第4話 顔馴染みの委員長が、陽キャ美少女は脈ありと誤解している①

 人間生きていれば誰しも、詮索されたくないことの一つや二つあるだろう。


 二宮さんなら恋愛系の裏アカを持っていると周囲の人間にバラされたくないだろうし、俺の場合「なんで休み時間にスマホばかり触ってるの?」とは質問されたくない。


 そう思っていたのだが、昼休みに入った直後に陽キャ美少女が耳元で囁いてきた質問が俺の鼓膜と精神の両方を打ち震わせた。


「ねえ、ヨッシーはお昼どこで食べてるの?」

「……ッ!?」


 背後から忍び寄られて静かに投げかけられた二宮さんの質問は、ぼっち飯に慣れ切った俺の肺腑に見事に突き刺さった。


 二宮さんが両手の指を絡ませて忍者の印結びをしながら俺の正面にやってくる。


「いつも忍者みたいにスッと居なくなるよね~。にんにん♪」

「止めてくれ。その指摘は俺に効く」

「あはは、某コラネタだね~」

「忍者ネタ回収ありがとう。お昼は校舎裏で食べてるんだ。騒がしいのが苦手でさ」


 俺からぼっち飯の根城を聞き出した二宮さんは、ウェーブのかかった亜麻色の髪を指でいじりながら興味深そうに呟く。


「ふむふむ~。校舎裏って野良猫の溜まり場として密かに有名だったことない?」

「そうそう。購買から遠いせいか昼休みは全然人が来なくて猫が触り放題なんだ」

「それは猫好きとして耳寄りな情報だ~。よし、今日はヨッシーと猫鑑賞かな」

「俺と?」

「うん、ヨッシーも購買派だったよね? 早くお昼ご飯を買って猫を見に行こう~」


 とんとん拍子に二人きりでの昼食が決まりつつあるが、俺は勘違いしない。

 俺の友人なら「俺に気があるんじゃないか二宮さん!?」と勘違いしそうな気もするが、合理的に考えてその線は無いので、思ったことをそのまま口にした。

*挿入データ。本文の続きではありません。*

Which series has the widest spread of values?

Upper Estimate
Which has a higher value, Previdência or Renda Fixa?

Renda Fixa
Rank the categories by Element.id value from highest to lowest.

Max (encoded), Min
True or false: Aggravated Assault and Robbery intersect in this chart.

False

「野良猫って上手く撮れればSNS映えする写真になりそうだね。自撮りだと取りづらい写真も俺がスマホを持って撮れるし、良かったら二宮さんの猫撮影に付き合うよ」

「おっと、リアルJKの私としたことがSNS映えを全く考慮に入れてなかったという! やるねえヨッシー、じゃあ撮影に付き合ってもらおうか~」


 話もまとまったので一人で購買に向かおうとしたが、二宮さんが俺の腕を掴む。

 そのままグイッと引っ張られて至近距離で両肩を掴まれてしまった。相変わらず距離の詰め方が陽キャ基準らしく、二宮さんの可愛らしい表情が視界を占有する。


「ヨッシーには購買に同行してもらう。私の大好きなタマゴまよパンにお一人様一個までという無慈悲なルールが先日から科せられ、必要物資の確保が困難になったのだ」

「俺もタマゴまよパンを購入してから、二宮さんに引き渡せば良いんだね」

「そうは言ってない、言ってないが……そうしてくれるなら、ご同行願いたい~」

「ははは、了解。それじゃあ、まず購買に行こうか」


 最後の最後でいつもの口調に戻ってしまった二宮さんに、俺は笑って頷いた。

 二宮さんの至近距離での拘束が解かれ、クラスの男子の視線からも解放される。


 そして新たに「吉屋相手なら何も起こらないだろう」という安堵に満ちた視線を貰って二宮さんと一緒に教室を出た。